Nel 1871 l’antropologo britannico Edward Burnett Tylor pubblica il saggio Primitive Culture nel quale presenta la prima e più importante definizione sistematica del concetto di cultura: «La cultura è quell’insieme complesso che include le conoscenze, le credenze, l’arte, la morale, il diritto, il costume e qualsiasi altra capacità e abitudine che l’uomo acquisisce come membro della società”.»
La concezione antropologica di cultura viene così a comprendere qualunque risposta che l’uomo dà alle proprie esigenze: il modo di nutrirsi, di vestire, di associarsi in famiglie, comunità e Stati, il rapporto con il dolore e la morte, la relazione con il divino e la dimensione religiosa dell’esistenza.
Partendo da questo concetto, l’antropologo americano Roland Burrage Dixon all’inizio del Novecento poté osservare che cultura è la somma di tutte le attività di un popolo, i costumi, le credenze che siamo abituati a chiamare civiltà.

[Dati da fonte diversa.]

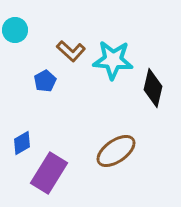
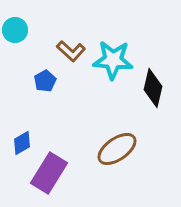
brown ellipse: moved 1 px right, 2 px up
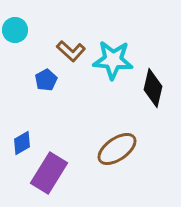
blue pentagon: moved 1 px right, 1 px up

Nel discorso all’UNESCO del 2 giugno 1980, San Giovanni Paolo II affermò: «Il significato essenziale della cultura consiste nel fatto che essa è una caratteristica della vita umana come tale. L’uomo vive di una vita veramente umana grazie alla cultura. La vita umana è cultura nel senso anche che l’uomo si distingue e si differenzia attraverso essa da tutto ciò che esiste per altra parte nel mondo visibile: l’uomo non può essere fuori della cultura. La cultura è un modo specifico dell’«esistere» e dell’«essere» dell’uomo. L’uomo vive sempre secondo una cultura che gli è propria, e che, a sua volta, crea fra gli uomini un legame che pure è loro proprio, determinando il carattere inter-umano e sociale dell’esistenza umana. Nell’unità della cultura, come modo proprio dell’esistenza umana, si radica nello stesso tempo la pluralità delle culture in seno alle quali l’uomo vive. In questa pluralità, l’uomo si sviluppa senza perdere tuttavia il contatto essenziale con l’unità della cultura in quanto dimensione fondamentale ed essenziale della sua esistenza e del suo essere».

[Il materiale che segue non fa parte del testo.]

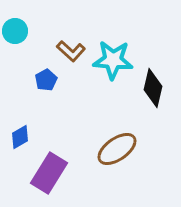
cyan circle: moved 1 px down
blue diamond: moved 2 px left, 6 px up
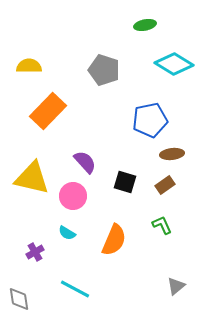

Questa affermazione pone in evidenza che solo l’uomo è “autore” o “artefice” della cultura, e che l’uomo si esprime in essa ed in essa trova il proprio equilibrio. La cultura, in altri termini, è parte integrante e costitutiva dell’uomo, lo connota e lo definisce.
Ecco perché ogni aspetto, anche ordinario, quotidiano e secondario dell’esistenza umana è importante e merita attenzione. La cura dell’ordinarietà è quindi manifestazione di bellezza e di cultura, dice qualcosa di noi, comunica valori, contribuisce a riempire di significato la nostra esistenza.